■ DATA PROVIDED:
[Start of section]

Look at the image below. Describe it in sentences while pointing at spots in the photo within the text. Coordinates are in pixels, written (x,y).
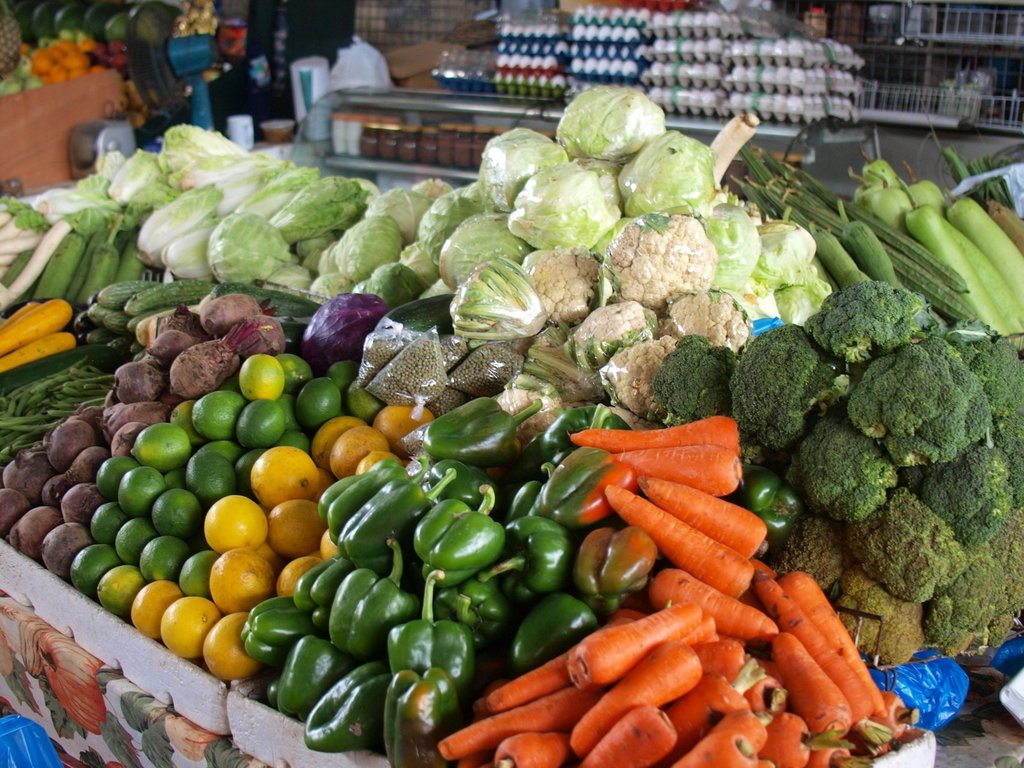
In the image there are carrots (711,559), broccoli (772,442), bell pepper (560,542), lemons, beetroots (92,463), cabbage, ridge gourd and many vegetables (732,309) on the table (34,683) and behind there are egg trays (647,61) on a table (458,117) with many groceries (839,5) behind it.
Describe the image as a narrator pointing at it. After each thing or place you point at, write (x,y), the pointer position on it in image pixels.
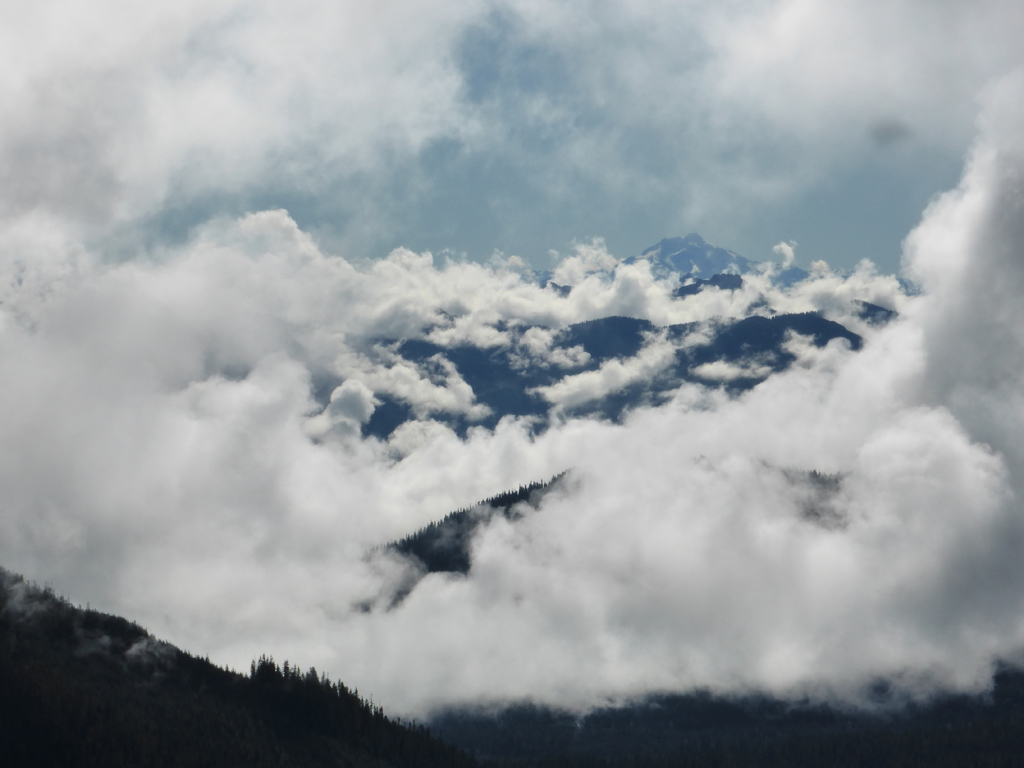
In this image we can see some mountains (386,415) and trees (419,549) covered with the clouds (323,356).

[End of section]

■ WHAT TO DO: In your copy, include no pictures; print every line above exactly.

■ EXPECTED ANSWER:
Look at the image below. Describe it in sentences while pointing at spots in the photo within the text. Coordinates are in pixels, written (x,y).
In the image there are carrots (711,559), broccoli (772,442), bell pepper (560,542), lemons, beetroots (92,463), cabbage, ridge gourd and many vegetables (732,309) on the table (34,683) and behind there are egg trays (647,61) on a table (458,117) with many groceries (839,5) behind it.
Describe the image as a narrator pointing at it. After each thing or place you point at, write (x,y), the pointer position on it in image pixels.
In this image we can see some mountains (386,415) and trees (419,549) covered with the clouds (323,356).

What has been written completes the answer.